Unlike a penis, which is easy to see, and easily explained (I'm projecting, the grass is always greener, I suppose), female genitalia is neither. I have been blithely told by many a mom of an equivalently aged boy that potty training is all about tossing some cheerios in the potty and telling their boys to "sink ‘em" with their pee (also attempting to teach the extremely important skill of aim). As the mom of a daughter, while I don't agree with it, I can see how generations of sexual repression, religious guilt, ethnic and cultural taboos, or simple lack of information press down on a mom in the moment when she points to her daughter's genitalia or her own and an infantile, non-threatening word like "coochie," "taco," "privates" or "pee-pee" comes out of her mouth.
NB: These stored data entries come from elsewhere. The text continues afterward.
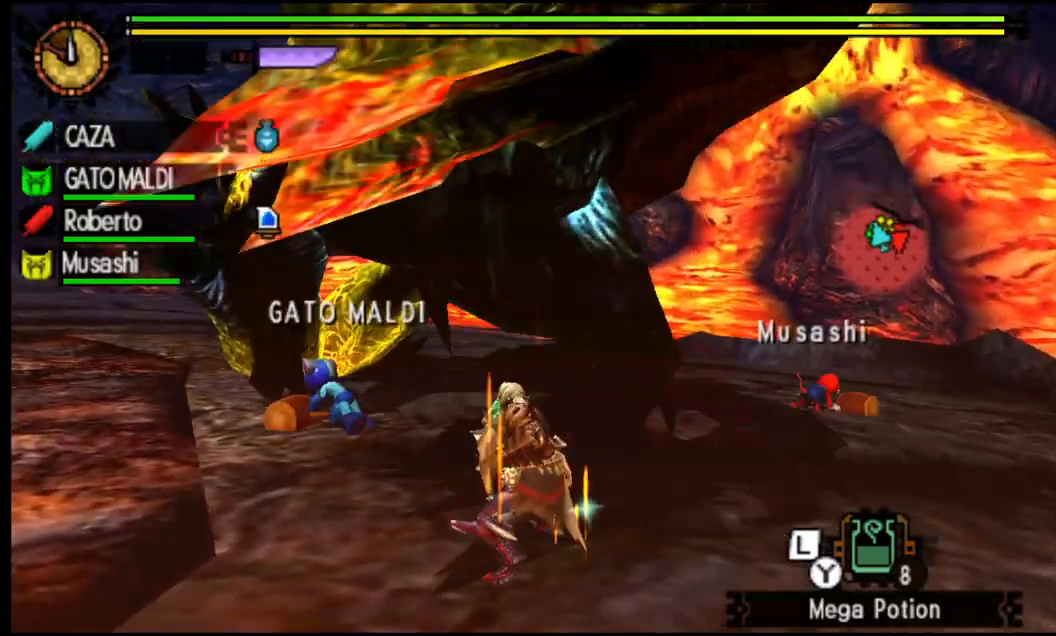
{"buttons": ["TRIANGLE"], "left_stick": "up", "right_stick": "center", "events": [[150, "left_stick", "up"]]}
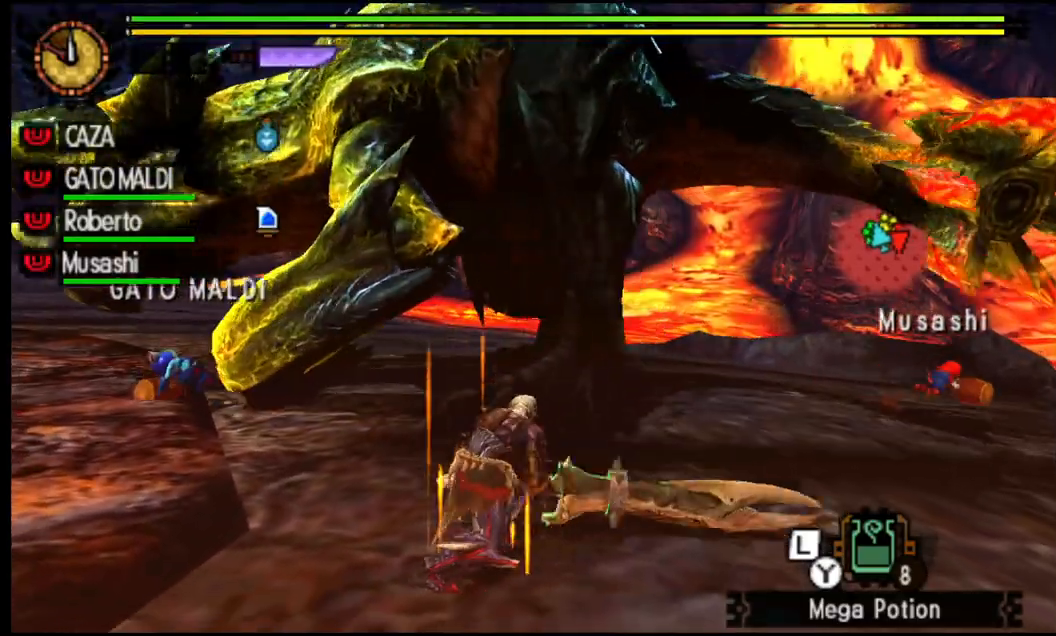
{"buttons": ["TRIANGLE"], "left_stick": "up", "right_stick": "center", "events": []}
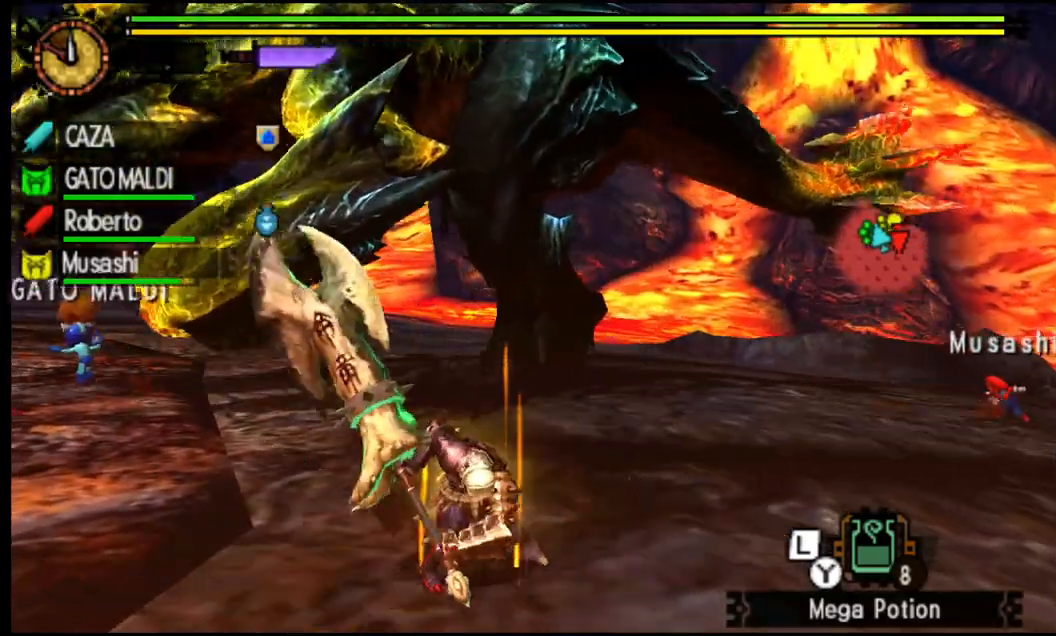
{"buttons": ["TRIANGLE"], "left_stick": "up", "right_stick": "center", "events": []}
My daughter is weeks from turning two years old. That means that she needs broad terms to use for the moment. Although I feel it's perhaps too broad, I decided to use vulva generally, although when she's masturbating I make a point of saying that she's touching her clitoris, and when I clean her I name her labia. I think the urethra, much as it is the correct term, is going to have to wait until she's old enough for me to pull out my big stuffed vulva, name the various parts, and hand her a mirror (which I'm confident will be in the next 8 years).
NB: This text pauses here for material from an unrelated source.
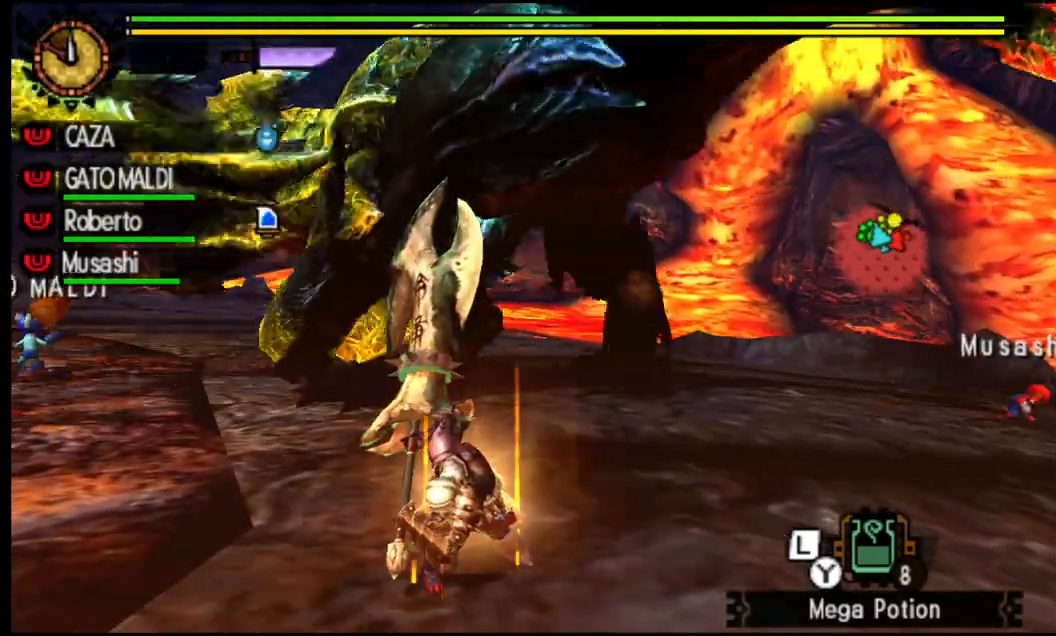
{"buttons": ["TRIANGLE"], "left_stick": "up", "right_stick": "center", "events": []}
Having decided there was something to this whole notion of previewing, I began to look through the other potty books. There was a lot of emphasis on "feeling like you need to ‘go'" and "sitting on the potty" and "I DID IT!" and in some the reward of no more diapers. There isn't a lot of naming going on except of the pee and the poop, regardless of whether the book is supposed to be bio-sex neutral or bio-sex specific. Realistically, I imagine it's because using a specific name for a body part will appeal to one audience while possibly (probably?) alienating a larger reading public. Hence, the emphasis is on the process of feeling the urge to use the toilet, using the toilet (but not where the urine or feces is coming from), and being rewarded.
What about parenting guides? What sage advice did they have for parents regarding naming body parts? I saw discussions and disagreements over when to train, methods of training, whether to incentivize training or not (giving them an M&M, a sticker, whatever), how to handle accidents, etc. It was the same focus on what's coming out of the body and where it lands, rather than where it's coming from.